CMMS targets single-image scoring without human labels by learning from three types of synthetic degradations: ① Token Corrosion: Tokens are replaced by uniform samples \(\mathcal{U}(\mathcal{V})\) with probability \(p\); ② Semantic Segment Swapping: Spatial token blocks are swapped to simulate structural misalignment; ③ Pixel-space Augmentation: JPEG compression, noise, and blurring are applied before tokenization. The target quality score is defined by corrosion intensity \(p\) using an exponential mapping to mirror human non-linear sensitivity:

\[q(p)=\exp(-20p),\quad p\in[0,0.3].\]

The regressor is a lightweight 2-layer Transformer encoder followed by an MLP, trained only on ImageNet-1K tokens and used zero-shot elsewhere.

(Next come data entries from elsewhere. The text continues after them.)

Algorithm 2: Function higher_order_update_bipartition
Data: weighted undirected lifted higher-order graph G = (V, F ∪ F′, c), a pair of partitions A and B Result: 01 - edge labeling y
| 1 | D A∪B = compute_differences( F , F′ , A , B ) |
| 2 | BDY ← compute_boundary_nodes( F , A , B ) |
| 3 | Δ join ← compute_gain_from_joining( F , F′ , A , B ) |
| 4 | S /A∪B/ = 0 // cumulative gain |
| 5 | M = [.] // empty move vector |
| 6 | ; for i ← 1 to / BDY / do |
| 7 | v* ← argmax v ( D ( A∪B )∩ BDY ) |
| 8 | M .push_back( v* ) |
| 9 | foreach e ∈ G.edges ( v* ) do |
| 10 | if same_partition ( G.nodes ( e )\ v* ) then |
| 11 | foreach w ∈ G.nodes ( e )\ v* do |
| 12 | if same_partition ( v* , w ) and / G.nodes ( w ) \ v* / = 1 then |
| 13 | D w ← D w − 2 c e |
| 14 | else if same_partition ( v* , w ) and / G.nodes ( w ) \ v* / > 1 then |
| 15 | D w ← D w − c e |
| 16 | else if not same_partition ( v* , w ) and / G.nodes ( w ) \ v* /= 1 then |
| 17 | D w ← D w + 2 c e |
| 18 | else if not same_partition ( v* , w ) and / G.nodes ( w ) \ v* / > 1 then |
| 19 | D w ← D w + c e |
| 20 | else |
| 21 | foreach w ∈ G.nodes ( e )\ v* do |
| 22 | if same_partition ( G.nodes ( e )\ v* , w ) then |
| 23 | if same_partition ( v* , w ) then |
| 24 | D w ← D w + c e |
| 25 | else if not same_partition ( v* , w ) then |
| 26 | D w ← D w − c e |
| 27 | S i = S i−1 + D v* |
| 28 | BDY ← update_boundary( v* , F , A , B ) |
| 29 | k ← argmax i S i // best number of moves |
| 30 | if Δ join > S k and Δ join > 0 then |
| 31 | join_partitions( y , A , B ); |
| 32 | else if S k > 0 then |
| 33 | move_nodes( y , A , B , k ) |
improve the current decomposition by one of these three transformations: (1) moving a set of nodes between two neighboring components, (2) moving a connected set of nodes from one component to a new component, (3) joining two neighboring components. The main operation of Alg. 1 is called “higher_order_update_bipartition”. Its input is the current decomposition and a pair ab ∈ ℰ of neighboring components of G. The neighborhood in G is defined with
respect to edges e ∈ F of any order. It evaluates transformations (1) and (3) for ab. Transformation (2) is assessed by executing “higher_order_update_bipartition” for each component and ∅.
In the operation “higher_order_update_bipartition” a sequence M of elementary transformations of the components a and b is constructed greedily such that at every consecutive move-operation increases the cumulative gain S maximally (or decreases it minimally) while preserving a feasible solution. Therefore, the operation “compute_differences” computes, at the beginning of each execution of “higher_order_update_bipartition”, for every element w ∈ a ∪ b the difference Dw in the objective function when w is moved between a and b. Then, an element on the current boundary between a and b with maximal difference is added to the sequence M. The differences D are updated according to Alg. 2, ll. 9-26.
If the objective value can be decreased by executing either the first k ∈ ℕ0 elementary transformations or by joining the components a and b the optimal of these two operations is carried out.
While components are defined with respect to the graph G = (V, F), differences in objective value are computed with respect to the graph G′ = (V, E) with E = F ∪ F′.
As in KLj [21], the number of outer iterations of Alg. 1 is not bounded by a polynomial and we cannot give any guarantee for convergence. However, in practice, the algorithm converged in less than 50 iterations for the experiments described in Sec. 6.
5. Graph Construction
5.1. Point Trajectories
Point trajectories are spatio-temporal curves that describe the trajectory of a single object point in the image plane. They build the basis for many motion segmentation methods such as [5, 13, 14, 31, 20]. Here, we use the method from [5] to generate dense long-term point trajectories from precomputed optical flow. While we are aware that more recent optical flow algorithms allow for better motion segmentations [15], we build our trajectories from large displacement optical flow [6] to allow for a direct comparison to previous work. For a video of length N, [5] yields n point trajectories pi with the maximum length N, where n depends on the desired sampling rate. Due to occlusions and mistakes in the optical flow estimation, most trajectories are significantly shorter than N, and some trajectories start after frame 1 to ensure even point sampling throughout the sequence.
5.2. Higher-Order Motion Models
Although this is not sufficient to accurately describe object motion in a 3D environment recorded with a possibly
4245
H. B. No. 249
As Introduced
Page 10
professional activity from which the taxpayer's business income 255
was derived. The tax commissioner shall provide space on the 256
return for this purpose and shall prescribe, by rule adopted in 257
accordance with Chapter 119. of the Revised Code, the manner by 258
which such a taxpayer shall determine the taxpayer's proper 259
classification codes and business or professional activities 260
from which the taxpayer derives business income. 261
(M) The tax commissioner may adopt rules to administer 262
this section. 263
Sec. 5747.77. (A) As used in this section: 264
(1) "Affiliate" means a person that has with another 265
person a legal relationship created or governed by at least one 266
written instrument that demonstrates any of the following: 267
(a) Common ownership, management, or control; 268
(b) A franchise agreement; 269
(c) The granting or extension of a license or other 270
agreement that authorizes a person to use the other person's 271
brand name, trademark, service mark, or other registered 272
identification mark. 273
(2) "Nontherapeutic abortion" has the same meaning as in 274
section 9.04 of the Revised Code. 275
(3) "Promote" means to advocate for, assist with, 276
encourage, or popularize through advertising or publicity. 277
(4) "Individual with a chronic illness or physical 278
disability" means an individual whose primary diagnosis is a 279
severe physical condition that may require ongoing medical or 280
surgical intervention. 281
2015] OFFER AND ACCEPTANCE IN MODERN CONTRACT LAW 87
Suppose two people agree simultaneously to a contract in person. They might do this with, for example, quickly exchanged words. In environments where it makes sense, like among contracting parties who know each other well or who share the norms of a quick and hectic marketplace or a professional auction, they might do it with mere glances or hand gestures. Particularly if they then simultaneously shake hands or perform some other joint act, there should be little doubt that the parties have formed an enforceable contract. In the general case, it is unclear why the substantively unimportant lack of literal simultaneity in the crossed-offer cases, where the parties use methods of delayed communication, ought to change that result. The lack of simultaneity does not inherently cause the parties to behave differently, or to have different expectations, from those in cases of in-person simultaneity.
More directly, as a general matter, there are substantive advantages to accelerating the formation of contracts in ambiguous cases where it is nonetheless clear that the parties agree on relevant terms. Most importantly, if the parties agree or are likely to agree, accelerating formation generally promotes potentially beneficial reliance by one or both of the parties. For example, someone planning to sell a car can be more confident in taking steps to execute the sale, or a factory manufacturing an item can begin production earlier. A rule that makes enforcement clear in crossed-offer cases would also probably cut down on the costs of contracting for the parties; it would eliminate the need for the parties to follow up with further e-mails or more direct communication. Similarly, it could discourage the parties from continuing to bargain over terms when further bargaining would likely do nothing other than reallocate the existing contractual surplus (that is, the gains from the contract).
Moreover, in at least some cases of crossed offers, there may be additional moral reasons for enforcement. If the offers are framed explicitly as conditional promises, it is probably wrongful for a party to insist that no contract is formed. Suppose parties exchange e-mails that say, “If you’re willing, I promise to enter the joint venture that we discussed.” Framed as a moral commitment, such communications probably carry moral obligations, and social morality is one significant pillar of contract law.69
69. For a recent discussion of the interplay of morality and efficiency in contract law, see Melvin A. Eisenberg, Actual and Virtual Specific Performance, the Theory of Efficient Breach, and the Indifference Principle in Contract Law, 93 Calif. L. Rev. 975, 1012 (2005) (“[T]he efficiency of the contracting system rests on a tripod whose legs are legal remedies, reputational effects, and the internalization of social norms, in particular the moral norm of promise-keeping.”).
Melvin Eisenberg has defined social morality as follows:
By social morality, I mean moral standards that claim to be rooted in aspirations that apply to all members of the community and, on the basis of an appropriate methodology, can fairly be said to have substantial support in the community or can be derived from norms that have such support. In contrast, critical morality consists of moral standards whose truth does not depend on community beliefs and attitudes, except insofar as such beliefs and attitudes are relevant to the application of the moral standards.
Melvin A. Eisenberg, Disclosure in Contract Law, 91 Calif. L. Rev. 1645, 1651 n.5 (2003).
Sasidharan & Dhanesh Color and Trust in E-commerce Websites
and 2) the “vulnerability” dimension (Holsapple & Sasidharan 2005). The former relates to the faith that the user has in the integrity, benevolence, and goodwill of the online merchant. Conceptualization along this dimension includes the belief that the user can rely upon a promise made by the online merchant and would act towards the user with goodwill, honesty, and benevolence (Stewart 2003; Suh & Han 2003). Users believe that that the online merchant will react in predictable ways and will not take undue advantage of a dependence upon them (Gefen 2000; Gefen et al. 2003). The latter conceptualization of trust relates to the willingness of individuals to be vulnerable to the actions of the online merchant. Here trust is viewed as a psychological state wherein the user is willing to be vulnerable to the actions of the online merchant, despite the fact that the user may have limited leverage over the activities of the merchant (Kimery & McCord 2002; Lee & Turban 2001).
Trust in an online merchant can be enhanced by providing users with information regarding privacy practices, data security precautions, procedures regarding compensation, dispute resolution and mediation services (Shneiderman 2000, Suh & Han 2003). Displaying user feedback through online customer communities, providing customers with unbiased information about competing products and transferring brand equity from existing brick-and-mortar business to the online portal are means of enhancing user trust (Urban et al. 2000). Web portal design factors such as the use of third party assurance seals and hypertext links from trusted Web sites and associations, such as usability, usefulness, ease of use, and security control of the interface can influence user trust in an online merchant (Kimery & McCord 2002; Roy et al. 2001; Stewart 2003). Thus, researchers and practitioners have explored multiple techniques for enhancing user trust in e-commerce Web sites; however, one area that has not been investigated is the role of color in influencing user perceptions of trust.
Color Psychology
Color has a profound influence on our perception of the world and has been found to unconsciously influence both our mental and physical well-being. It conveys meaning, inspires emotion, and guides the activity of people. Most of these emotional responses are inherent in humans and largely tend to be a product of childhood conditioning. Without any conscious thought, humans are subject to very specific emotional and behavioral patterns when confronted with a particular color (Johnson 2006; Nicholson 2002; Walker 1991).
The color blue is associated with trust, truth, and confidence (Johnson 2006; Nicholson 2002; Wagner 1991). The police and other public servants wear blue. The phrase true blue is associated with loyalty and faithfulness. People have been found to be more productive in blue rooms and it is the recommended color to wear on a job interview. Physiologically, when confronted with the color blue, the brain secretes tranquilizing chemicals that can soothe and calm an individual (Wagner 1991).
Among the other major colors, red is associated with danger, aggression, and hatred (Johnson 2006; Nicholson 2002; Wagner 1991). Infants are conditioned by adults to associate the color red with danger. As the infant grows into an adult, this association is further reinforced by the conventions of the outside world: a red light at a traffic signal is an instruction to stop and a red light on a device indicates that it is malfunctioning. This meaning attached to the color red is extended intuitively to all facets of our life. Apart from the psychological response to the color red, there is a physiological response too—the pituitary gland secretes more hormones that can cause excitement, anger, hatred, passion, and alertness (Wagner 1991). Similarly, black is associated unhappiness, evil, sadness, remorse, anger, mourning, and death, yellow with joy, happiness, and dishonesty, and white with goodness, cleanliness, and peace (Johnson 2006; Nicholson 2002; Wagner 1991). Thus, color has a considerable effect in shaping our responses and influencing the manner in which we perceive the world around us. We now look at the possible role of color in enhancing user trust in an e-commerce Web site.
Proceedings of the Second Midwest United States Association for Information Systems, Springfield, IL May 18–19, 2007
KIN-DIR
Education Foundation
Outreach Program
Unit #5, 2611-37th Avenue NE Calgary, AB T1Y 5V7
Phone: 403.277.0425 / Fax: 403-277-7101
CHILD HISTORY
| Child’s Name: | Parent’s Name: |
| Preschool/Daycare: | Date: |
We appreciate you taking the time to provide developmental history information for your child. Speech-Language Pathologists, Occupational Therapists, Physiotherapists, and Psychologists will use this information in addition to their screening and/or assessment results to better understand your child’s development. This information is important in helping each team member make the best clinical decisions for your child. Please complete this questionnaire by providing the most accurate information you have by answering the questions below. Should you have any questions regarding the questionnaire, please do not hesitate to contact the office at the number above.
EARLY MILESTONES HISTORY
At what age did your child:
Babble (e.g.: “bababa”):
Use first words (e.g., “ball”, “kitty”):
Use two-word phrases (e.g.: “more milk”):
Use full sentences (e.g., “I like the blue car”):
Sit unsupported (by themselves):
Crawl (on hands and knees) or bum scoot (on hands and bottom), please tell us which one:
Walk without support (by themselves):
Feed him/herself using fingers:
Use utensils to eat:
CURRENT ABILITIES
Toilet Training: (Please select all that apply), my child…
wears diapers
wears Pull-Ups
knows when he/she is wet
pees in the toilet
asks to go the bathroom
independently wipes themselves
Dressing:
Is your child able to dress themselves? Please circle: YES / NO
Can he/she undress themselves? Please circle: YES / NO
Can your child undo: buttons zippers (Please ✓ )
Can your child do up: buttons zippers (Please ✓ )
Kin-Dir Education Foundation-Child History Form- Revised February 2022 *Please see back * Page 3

4. VisForm Benchmark: A Stress Test for Distribution Shift across 62 Modalities

VisForm comprises 210,000 images covering 62 visual modalities (portraits, medical imaging, UI infographics, etc.) generated by 12 representative models. Each image is annotated by experts across 14 dimensions (composition, texture, artifact severity, etc.) with high consistency (Kendall’s \(W>0.75\)). Importantly, CMMS is never trained or fine-tuned on VisForm to ensure genuine generalization tests.

Loss & Training¶

CMMS is trained using AdamW on ImageNet-1K for 200 epochs (<24 hours on A100) with a learning rate of \(1\times10^{-4}\) and batch size 512. CHD is entirely training-free. Inference is highly efficient, with CMMS throughput exceeding 1000 images/second.

Key Experimental Results¶

Main Results¶

Consistency with human judgment was measured on AGIQA, HPDv2, HPDv3, and VisForm using Spearman, Kendall, and N-MSE.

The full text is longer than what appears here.